What you need to do - Write only the number of lines in the entries that hold the string "correo".

Input records -

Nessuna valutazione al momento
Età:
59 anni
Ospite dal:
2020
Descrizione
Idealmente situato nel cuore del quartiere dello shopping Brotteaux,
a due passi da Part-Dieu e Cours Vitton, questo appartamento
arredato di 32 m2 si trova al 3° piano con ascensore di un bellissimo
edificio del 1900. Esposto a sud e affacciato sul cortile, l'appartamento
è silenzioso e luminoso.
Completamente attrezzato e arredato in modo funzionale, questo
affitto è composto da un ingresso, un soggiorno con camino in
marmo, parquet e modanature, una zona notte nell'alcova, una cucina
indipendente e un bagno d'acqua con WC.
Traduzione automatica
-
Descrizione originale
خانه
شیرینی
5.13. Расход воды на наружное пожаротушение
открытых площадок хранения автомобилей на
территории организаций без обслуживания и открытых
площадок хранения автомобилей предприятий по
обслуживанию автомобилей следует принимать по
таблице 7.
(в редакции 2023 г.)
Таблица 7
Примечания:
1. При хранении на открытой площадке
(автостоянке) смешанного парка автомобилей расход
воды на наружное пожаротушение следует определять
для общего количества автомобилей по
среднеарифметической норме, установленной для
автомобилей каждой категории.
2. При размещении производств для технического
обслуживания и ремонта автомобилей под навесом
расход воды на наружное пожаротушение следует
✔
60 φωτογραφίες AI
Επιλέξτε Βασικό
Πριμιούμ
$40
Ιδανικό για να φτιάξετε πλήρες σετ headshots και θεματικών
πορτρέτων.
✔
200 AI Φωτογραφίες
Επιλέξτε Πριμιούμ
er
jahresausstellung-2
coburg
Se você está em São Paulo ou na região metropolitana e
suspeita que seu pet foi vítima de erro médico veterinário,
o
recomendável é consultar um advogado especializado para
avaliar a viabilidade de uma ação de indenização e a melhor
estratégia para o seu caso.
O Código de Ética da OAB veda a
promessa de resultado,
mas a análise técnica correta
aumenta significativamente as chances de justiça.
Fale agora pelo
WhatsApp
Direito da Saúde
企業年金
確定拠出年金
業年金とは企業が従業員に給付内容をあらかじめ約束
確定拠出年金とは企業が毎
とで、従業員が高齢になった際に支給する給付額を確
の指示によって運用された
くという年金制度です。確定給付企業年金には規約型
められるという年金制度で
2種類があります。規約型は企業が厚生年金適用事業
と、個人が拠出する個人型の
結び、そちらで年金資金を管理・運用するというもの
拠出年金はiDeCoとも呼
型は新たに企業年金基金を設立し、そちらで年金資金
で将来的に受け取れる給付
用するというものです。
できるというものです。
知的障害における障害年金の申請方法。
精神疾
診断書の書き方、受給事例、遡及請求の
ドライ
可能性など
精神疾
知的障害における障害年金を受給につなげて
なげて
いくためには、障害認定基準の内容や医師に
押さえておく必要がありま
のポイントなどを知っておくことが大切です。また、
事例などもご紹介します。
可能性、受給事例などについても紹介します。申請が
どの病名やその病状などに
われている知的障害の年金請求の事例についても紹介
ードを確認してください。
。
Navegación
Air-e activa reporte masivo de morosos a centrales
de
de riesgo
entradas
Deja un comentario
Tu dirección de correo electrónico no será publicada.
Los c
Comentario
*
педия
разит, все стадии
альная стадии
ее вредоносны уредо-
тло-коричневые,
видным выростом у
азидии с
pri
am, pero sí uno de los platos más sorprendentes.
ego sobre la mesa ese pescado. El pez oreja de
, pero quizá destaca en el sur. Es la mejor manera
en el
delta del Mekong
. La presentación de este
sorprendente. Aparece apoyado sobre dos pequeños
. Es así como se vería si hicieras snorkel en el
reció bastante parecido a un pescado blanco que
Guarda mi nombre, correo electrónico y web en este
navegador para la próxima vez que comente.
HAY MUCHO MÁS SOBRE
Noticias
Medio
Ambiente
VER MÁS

Response to the exercise - 2